TEXTO FORNECIDO =
Às compras onde nos sentimos mais confortáveis

Mais confortável é entrar numa farmácia e poder apreciar as prateleiras dos produtos dermatológicos. Todos pensados para resolver problemas de pele específicos, mas a conviverem muito bem ao lado de outros que nos resolvem a boa aparência. Na Wells, então, pode-se viver bem esta experiência, já que as prateleiras são completamente acessíveis aos clientes. Não há qualquer embaraço em ficar ali a descobrir o que a ciência cozinhou para nós.
Não sou frequentador de barbearias, mas se querem homens a comprar cremes de homens, criem um ponto de venda numa barbearia. Ponham o creme no menu, façam formação de produto ao barbeiro e ensinem-no a aplicar o creme e a fazer o discurso comercial básico. Ofereçam uma amostra, apliquem essa amostra. Façam conversa sobre boa aparência, sobe um ar saudável e sobre fechar negócios. Ou sobre bom aspecto, confiança e raparigas.

DADOS FORNECIDOS =
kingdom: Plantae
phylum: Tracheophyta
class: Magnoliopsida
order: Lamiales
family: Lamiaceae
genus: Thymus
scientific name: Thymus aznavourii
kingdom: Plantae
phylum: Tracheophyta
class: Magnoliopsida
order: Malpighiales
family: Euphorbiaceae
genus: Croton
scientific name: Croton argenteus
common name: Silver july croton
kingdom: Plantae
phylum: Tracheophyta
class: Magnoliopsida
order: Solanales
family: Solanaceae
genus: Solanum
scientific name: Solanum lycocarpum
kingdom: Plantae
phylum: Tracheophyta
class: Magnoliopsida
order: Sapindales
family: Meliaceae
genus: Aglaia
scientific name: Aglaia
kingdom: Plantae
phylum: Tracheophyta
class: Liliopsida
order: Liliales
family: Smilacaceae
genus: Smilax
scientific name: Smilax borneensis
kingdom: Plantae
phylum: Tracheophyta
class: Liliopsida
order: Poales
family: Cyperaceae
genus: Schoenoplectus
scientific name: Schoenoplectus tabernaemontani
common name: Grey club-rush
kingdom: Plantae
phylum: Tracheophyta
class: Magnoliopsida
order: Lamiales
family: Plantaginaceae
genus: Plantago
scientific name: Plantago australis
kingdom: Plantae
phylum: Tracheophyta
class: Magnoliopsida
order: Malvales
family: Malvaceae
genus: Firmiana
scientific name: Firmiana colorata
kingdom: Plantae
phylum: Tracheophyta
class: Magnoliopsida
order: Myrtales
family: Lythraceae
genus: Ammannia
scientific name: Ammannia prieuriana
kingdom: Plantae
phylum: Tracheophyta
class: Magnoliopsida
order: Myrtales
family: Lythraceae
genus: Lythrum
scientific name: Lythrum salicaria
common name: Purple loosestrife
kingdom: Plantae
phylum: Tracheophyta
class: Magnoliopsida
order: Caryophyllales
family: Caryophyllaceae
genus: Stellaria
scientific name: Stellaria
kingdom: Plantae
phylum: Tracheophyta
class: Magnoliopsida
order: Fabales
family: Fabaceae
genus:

AS SUAS TAREFAS =
1. Copie do texto sobre as compras de cremes o trecho que vai de "Mais confortável é" até "confiança e raparigas.".
2. Pode prosseguir o texto sobre as compras de cremes a partir do ponto em que termina?
As linhas são material à parte, independente do texto sobre as compras de cremes.

RESULTADOS DAS TAREFAS =
1.
Mais confortável é entrar numa farmácia e poder apreciar as prateleiras dos produtos dermatológicos. Todos pensados para resolver problemas de pele específicos, mas a conviverem muito bem ao lado de outros que nos resolvem a boa aparência. Na Wells, então, pode-se viver bem esta experiência, já que as prateleiras são completamente acessíveis aos clientes. Não há qualquer embaraço em ficar ali a descobrir o que a ciência cozinhou para nós.
Não sou frequentador de barbearias, mas se querem homens a comprar cremes de homens, criem um ponto de venda numa barbearia. Ponham o creme no menu, façam formação de produto ao barbeiro e ensinem-no a aplicar o creme e a fazer o discurso comercial básico. Ofereçam uma amostra, apliquem essa amostra. Façam conversa sobre boa aparência, sobe um ar saudável e sobre fechar negócios. Ou sobre bom aspecto, confiança e raparigas.

2.
Também podem falar de futebol e o cliente vai acabar a descobrir que os grandes futebolistas que admira também se cuidam da mesma maneira e que provavelmente até usam esse creme que acabou de passar no rosto. Não conseguimos abrir uma barbearia dentro da Sephora, pois não? Ou talvez o melhor seja abrir uma Sephora dentro de uma barbearia...

Definitivamente, precisamos de um território nosso no que diz respeito a beleza. Se trocassem os empregados da Sephora pelos empregados da Foot Locker, tenho a certeza que haveria muitos mais homens a comprar cremes de beleza. Na vida, é tudo uma questão de arquétipos e tenho a certeza de que um discurso Foot Locker aplicado ao mundo dos cremes iria finalmente distinguir o território masculino do feminino.

E então a maquilhagem?

Debruço-me sobre cremes, mas poderia também estar aqui a escrever sobre maquilhagem. No que diz respeito a esta ciência, um homem só quer ter uma pele uniforme, sem imperfeições e que ao mesmo tempo aparente não ter posto nada. Pode fazer a diferença no campo profissional, em entrevistas de trabalho e em dias de eventos especiais. Neste campo, já precisamos de um reforço no arquétipo e trazer influencers ao barulho. Se esses influencers forem da área da televisão e da moda, irão abordar a maquilhagem de uma forma muito natural, já que a usam todos os dias para trabalhar.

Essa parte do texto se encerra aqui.